WASHINGTON -- After D.C. United completed a miserable three-match homestand with a 1-0 loss to the Chicago Fire on Saturday afternoon, head coach Ben Olsen admitted some of the answers for his struggling club may not currently be on the payroll.
“We’re realistic in that we understand we need to get better, and we will get better in the [summer] transfer window,” Olsen said at his postmatch press conference.
Pressed on whether such signings would be minor in nature, Olsen replied “No. We need to get better.”
United failed to score a single goal in the homestand while falling in defeats to the Montreal Impact, the Philadelphia Union, and Chicago on successive weekends. They did not have a shot on goal until the second half on Saturday, and have now been shut out in seven of their 11 matches.
“[The Fire are] good. We’re not at the moment,” Olsen said. “It’s on me to fix it.”
D.C.'s three-match home losing streak is now the club's longest since dropping four in a row at RFK Stadium during their abysmal 2013 campaign. United also lost three straight at home to open the 2010 schedule.
The Black-and-Red finished last in the Eastern Conference in both those seasons, and currently sit in the basement through the first two-and-a-half months of the campaign.
Still, Olsen insisted that, between next week’s return of Luciano Acosta from a red card suspension and the nearing reintroductions of Patrick Nyarko and Rob Vincent from injuries, he believes this team won’t repeat those infamous campaigns.
"Those records, we break them every year," Olsen said. “There’s a lot of men in there that are pretty disappointed and historically have been able to respond. I guess that’s my answer."
With Acosta out against the Fire, United were definitively second best going forward, even though Olsen wondered if David Accam’s game-winner -- and sixth goal of the season -- was onside.
“I thought it could’ve went either way,” Olsen said. “But we’ve got to score some goals. It’s easy to just highlight that one, but we have to take a little bit off our defense, and the few chances that we’ve got, we have to finish. It doesn’t take 10 chances to win games in this league.”
United at least managed to keep MLS goal-scoring leader Nemanja Nikolic out of the net for the first time in five matches, thanks to a first-half intervention from Chris Korb and a couple fine late saves by Bill Hamid.

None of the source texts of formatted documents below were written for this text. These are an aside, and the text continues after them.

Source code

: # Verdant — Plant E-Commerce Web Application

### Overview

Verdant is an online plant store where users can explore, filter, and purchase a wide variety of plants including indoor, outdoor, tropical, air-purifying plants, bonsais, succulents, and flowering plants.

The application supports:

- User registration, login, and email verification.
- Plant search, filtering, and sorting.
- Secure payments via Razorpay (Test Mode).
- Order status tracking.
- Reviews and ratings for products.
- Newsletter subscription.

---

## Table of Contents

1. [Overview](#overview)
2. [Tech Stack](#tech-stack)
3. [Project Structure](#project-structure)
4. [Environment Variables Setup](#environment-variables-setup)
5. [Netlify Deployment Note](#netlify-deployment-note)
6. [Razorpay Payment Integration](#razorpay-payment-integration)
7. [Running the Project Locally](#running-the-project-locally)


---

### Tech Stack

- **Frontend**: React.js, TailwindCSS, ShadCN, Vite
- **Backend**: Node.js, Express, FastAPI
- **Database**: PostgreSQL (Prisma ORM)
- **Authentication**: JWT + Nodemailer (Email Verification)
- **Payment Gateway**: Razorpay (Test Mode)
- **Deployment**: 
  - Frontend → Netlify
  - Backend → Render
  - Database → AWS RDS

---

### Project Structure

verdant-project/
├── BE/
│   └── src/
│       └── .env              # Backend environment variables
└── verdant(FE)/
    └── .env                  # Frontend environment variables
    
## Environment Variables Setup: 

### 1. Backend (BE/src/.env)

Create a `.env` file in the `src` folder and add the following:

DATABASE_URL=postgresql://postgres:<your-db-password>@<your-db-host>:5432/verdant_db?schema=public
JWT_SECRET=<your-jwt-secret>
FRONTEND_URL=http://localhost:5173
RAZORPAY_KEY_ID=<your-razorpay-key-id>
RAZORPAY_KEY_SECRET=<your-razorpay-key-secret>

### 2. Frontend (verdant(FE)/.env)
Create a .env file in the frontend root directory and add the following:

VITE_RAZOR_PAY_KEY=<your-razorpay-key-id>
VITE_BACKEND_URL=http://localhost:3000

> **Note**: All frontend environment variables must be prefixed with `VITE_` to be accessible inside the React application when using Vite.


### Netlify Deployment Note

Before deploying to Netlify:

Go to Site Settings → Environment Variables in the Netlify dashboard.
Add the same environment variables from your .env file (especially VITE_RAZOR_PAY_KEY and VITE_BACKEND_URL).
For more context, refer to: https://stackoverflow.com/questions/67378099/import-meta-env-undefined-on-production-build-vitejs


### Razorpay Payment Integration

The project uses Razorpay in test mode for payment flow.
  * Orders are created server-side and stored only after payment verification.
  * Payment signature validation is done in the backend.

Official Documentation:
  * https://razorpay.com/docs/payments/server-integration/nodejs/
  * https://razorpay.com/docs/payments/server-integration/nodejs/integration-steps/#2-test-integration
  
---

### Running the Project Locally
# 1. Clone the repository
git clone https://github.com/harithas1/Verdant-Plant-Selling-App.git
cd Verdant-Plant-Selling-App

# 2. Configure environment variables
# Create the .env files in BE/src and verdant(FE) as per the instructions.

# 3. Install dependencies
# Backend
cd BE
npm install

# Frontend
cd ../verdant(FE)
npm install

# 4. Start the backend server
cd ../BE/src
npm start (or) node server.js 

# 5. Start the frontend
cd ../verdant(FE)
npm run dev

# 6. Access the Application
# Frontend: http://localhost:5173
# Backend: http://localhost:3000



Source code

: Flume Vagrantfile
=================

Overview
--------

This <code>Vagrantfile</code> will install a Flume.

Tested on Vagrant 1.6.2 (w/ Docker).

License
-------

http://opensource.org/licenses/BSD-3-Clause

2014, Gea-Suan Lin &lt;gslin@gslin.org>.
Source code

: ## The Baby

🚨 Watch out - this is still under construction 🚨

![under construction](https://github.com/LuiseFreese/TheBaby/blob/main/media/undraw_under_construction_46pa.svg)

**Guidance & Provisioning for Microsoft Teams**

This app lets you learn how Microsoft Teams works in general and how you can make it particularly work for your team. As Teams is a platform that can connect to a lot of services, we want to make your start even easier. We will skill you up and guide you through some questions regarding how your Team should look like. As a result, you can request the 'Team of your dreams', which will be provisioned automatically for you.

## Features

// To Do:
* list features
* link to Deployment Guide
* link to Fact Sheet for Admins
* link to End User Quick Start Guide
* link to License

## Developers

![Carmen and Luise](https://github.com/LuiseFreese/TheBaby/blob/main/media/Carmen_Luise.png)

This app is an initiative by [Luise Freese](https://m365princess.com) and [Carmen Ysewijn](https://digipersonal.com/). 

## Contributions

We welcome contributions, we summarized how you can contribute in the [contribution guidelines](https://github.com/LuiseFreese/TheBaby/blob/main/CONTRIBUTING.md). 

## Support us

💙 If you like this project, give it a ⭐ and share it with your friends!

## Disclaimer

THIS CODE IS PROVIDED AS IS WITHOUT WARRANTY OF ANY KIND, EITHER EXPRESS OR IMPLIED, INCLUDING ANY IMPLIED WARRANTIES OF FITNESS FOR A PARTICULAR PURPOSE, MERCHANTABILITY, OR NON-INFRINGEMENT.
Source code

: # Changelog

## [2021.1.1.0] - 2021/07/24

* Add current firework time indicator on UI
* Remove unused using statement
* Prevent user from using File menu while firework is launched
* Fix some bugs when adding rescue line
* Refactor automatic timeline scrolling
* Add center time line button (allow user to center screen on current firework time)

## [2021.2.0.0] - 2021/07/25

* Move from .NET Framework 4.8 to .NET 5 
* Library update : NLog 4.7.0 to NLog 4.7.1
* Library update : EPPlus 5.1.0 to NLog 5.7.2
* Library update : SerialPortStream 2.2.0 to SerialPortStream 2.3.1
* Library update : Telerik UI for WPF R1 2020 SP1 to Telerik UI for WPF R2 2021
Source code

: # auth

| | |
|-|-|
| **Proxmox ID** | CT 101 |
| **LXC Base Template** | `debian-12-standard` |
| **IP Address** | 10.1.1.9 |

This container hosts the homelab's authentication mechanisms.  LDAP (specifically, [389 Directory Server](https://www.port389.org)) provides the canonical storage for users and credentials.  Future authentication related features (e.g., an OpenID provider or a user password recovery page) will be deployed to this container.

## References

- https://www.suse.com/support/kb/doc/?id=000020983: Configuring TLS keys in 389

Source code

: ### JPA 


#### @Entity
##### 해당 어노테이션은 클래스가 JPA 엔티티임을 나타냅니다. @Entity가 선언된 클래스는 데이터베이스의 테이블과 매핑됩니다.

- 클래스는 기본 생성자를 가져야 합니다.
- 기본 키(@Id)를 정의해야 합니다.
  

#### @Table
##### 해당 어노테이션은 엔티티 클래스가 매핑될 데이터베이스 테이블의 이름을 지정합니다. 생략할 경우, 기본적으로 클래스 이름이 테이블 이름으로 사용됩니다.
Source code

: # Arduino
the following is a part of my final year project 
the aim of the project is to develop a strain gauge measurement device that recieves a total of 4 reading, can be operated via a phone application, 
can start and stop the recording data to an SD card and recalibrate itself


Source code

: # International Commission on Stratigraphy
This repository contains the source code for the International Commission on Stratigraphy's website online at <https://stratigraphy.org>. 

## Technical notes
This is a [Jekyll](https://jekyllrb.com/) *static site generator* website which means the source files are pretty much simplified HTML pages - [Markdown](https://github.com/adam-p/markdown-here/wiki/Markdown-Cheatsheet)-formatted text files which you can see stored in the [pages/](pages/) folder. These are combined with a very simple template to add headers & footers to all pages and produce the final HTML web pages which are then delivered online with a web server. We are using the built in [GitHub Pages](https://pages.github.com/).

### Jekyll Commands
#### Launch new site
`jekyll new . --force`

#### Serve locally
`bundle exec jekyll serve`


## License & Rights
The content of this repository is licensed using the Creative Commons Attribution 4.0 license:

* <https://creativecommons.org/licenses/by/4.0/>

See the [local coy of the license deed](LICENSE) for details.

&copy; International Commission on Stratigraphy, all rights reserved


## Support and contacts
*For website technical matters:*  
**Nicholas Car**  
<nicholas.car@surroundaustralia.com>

With Korb making his first start since August 2015 after a long recovery from a knee injury, Steve Birnbaum returning from a concussion, and Hamid playing near his 2014 MLS Goalkeeper of the Year form, a little offensive improvement could have gone a long way on Saturday.
D.C. United will not hang their heads about that, however.
“You can’t dwell on it too much. You’ve just got to move forward,” Korb said. “We’re getting some chances. I feel like once we get that first goal, it’s going to turn things around. We’re just waiting for that one.”